*Collected material:*
━━━━

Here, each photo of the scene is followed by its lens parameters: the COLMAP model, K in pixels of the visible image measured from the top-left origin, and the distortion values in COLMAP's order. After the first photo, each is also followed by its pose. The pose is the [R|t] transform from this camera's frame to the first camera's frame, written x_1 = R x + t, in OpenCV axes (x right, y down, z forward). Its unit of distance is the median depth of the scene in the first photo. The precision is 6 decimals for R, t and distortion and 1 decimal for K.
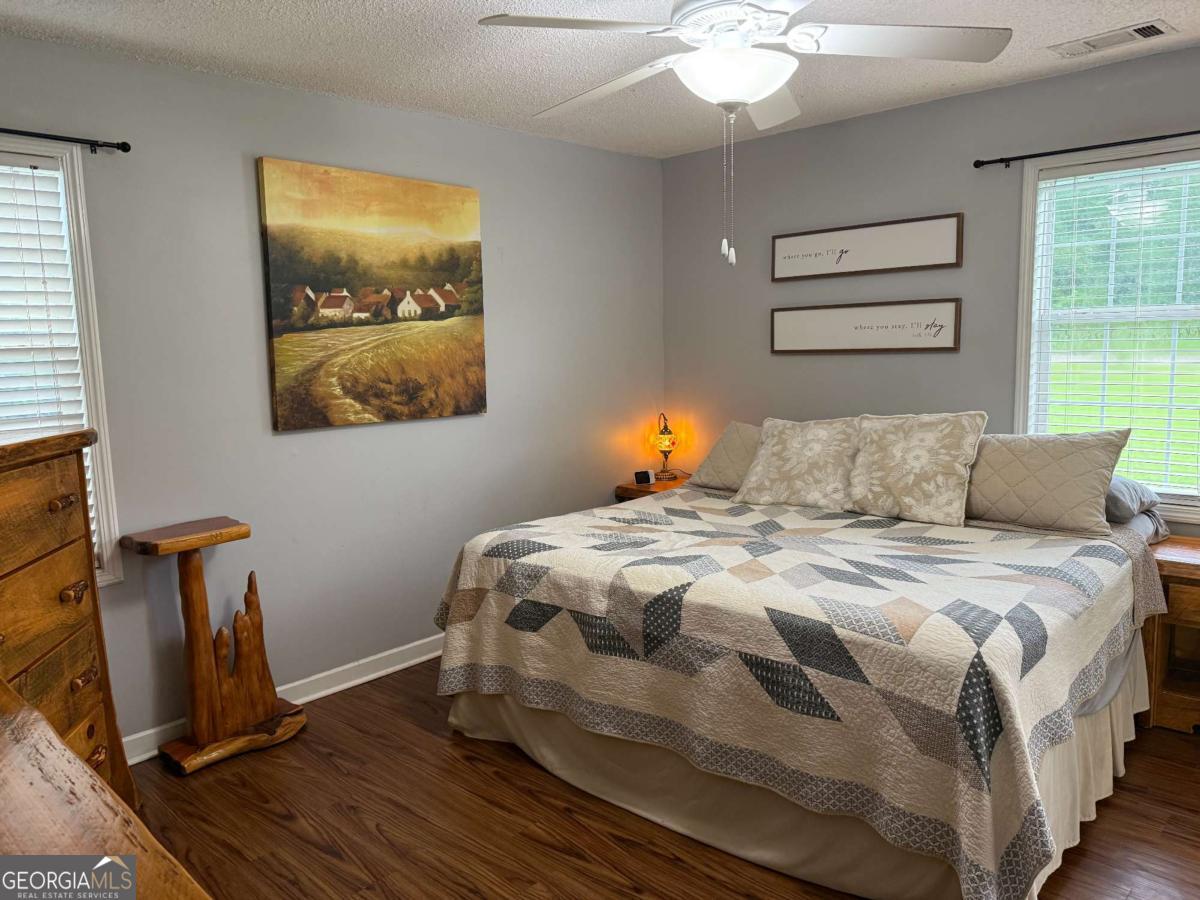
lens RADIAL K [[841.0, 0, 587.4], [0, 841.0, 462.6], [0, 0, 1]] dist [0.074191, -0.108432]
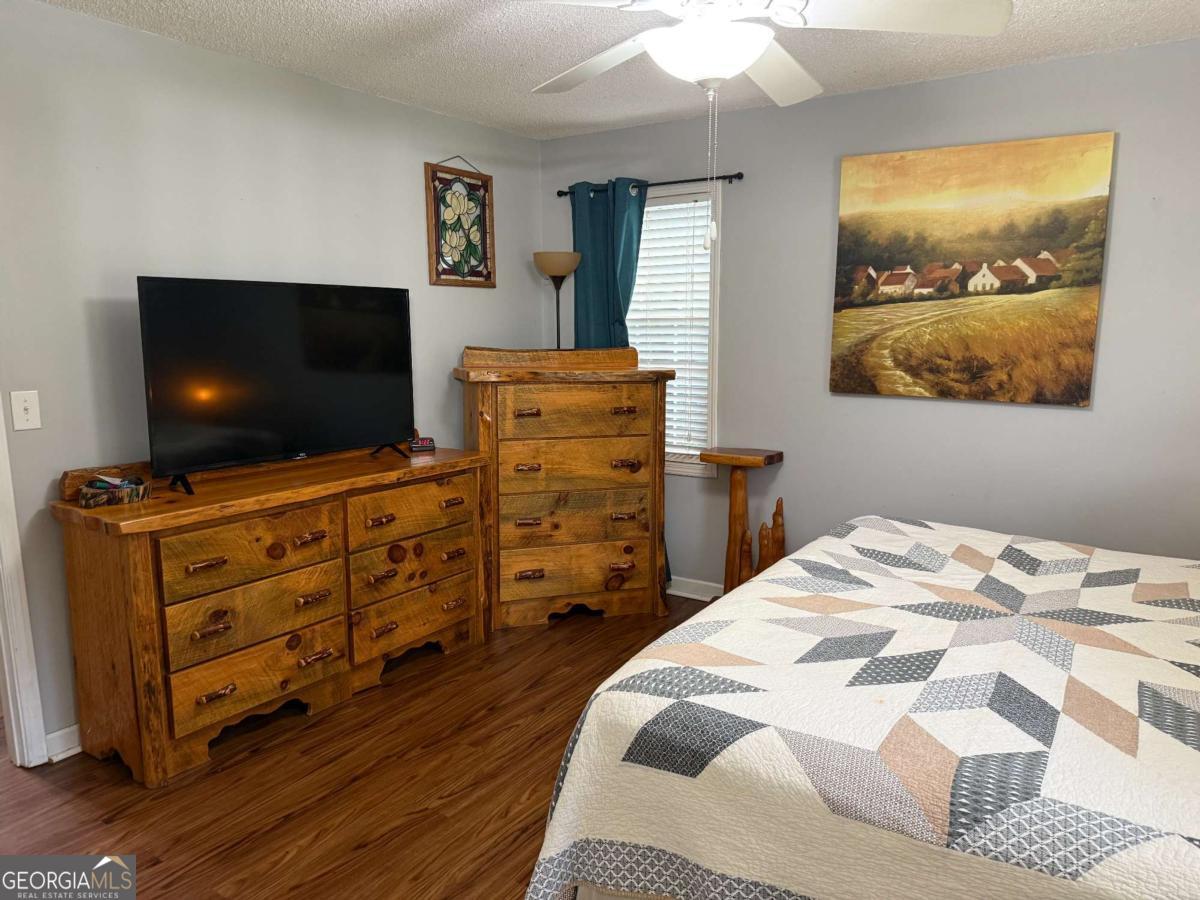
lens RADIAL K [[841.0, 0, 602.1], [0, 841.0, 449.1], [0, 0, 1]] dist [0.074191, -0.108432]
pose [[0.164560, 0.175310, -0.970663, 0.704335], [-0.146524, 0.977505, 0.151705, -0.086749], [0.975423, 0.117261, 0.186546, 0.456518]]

━━━━

*To do:* Rewrite all the data shown above with every "photo" changed to "shot" and nothing else altered, leaving out the pictures.

*Task response:*
Here, each shot of the scene is followed by its lens parameters: the COLMAP model, K in pixels of the visible image measured from the top-left origin, and the distortion values in COLMAP's order. After the first shot, each is also followed by its pose. The pose is the [R|t] transform from this camera's frame to the first camera's frame, written x_1 = R x + t, in OpenCV axes (x right, y down, z forward). Its unit of distance is the median depth of the scene in the first shot. The precision is 6 decimals for R, t and distortion and 1 decimal for K.
lens RADIAL K [[841.0, 0, 587.4], [0, 841.0, 462.6], [0, 0, 1]] dist [0.074191, -0.108432]
lens RADIAL K [[841.0, 0, 602.1], [0, 841.0, 449.1], [0, 0, 1]] dist [0.074191, -0.108432]
pose [[0.164560, 0.175310, -0.970663, 0.704335], [-0.146524, 0.977505, 0.151705, -0.086749], [0.975423, 0.117261, 0.186546, 0.456518]]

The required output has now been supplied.